Soeben erst hat Kirill Petrenko seine vierte Saison als Chefdirigent der Berliner Philharmoniker in der deutschen Hauptstadt eröffnet, schon sind sie auf der seit Karajans Zeiten traditionellen Festspiel-Tour nach Salzburg und Luzern.
Aufgrund eines Wanderunfalls musste Petrenko das jeweils zweite Konzert abgeben, jedoch erklang wie geplant die knapp 80-minütige 7. Sinfonie von Gustav Mahler am Sonntag im Großen Festspielhaus bei den Salzburger Festspielen und geriet zum Ereignis!
Höchste Ansprüche an Ausführende & Publikum
Weit entfernt von der Popularität einer „Ersten“, dem „Lied von der Erde“ samt „Knaben Wunderhorn Idylle“, dem „Tod in Venedig Mythos“ der „Fünften“ ganz zu schweigen, ging es hier um das sicher geheimnisvollste, von Mahler selbst als sein „bestes Werk“ bezeichnete Opus. Großteils in den Sommern 1904/05 in Maiernigg am Wörthersee entstanden, fordert dieses fünfsätzige, so gar nicht homogen wirkende Meisterwerk höchste Konzentration von Ausführenden, aber auch Publikum.
Vom ersten Akkord und dem sofort darauffolgenden grandiosen Tenorhorn-Solo an, zog Petrenko die über 2000 Besucher im ausverkauften Saal in seinen Bann. Selten erlebt man ein so hochkonzentriertes Publikum.
Anfangs noch recht zurückhaltend in seinen Bewegungen, aber glasklar und präzisest ohne jedweden Dirigier- Schnickschnack, „vergaß“ der in Vorarlberg musikalisch aufgewachsene 50-Jährige — längst Österreicher geworden — all seine Fußprobleme, wiegte und suggerierte im Tanzschritt viele Details an Agogik, Dynamik und Ausdruck.
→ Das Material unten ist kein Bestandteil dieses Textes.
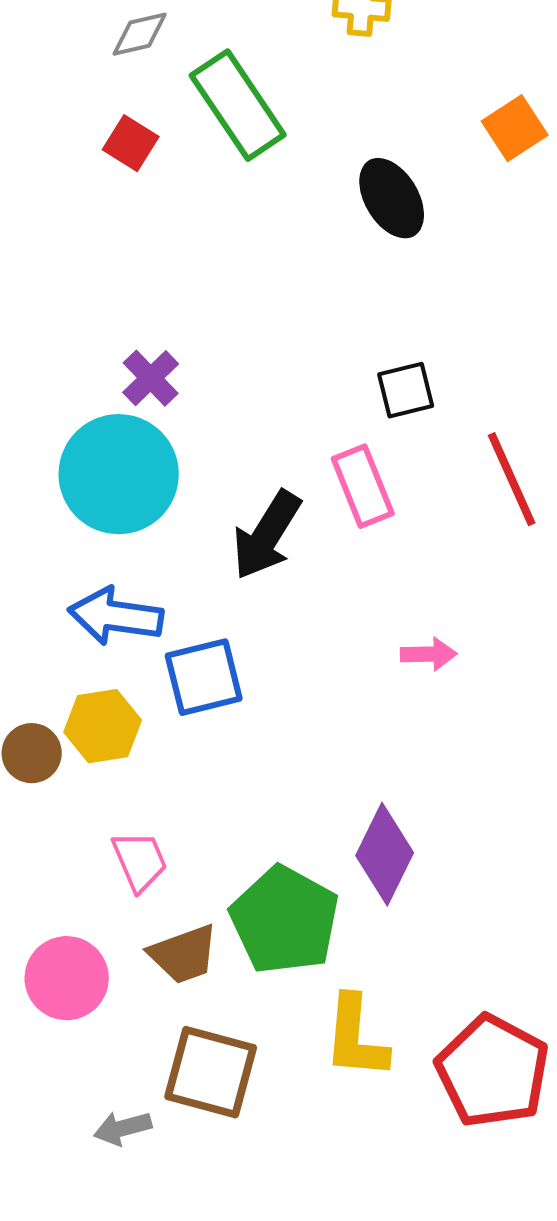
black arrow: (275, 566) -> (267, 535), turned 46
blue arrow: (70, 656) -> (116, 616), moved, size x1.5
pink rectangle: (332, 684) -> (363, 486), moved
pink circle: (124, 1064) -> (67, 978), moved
Die Agilität und Wachheit dieses unbeschreiblich virtuosen Klangkörpers ist schier grenzenlos. Wenn die gesamt 100 Musiker, nebst zwei Harfen auch Mandoline und Gitarre, in den wunderbar innigen Abschnitten der beiden „Nachtmusiken“ spontan auf „Kammermusik im Großen“ umschalten und Klangwunder — mit 60 Streichern — entstehen lassen, ist man tief berührt. Dazu die Weltklasse- Solisten quer durch alle Register, von Kashimoto über Grosz, Pahud, Ottensamer, Damiano zum „Wunderhornklang“ des Stefan Dohr. Grenzenloser Jubel nach dem allzu lauten Karneval C-Dur- Finale.
Sicherlich ist diese Lesart des Phänomens Mahler von Petrenko eine andere als die von Leonard Bernstein, der in den 1970er-Jahren erst zur „Mahler-Renaissance“ führte. Auch Abbado, Rattle, vor allem Haitink im Concertgebouw Amsterdam spannen diese spezielle Mehrdeutigkeit weiter. Vieles bleibt offen, aber gerade das Gespann Petrenko/Berliner Philharmoniker wird unser Mahler-Bild noch sehr prägen!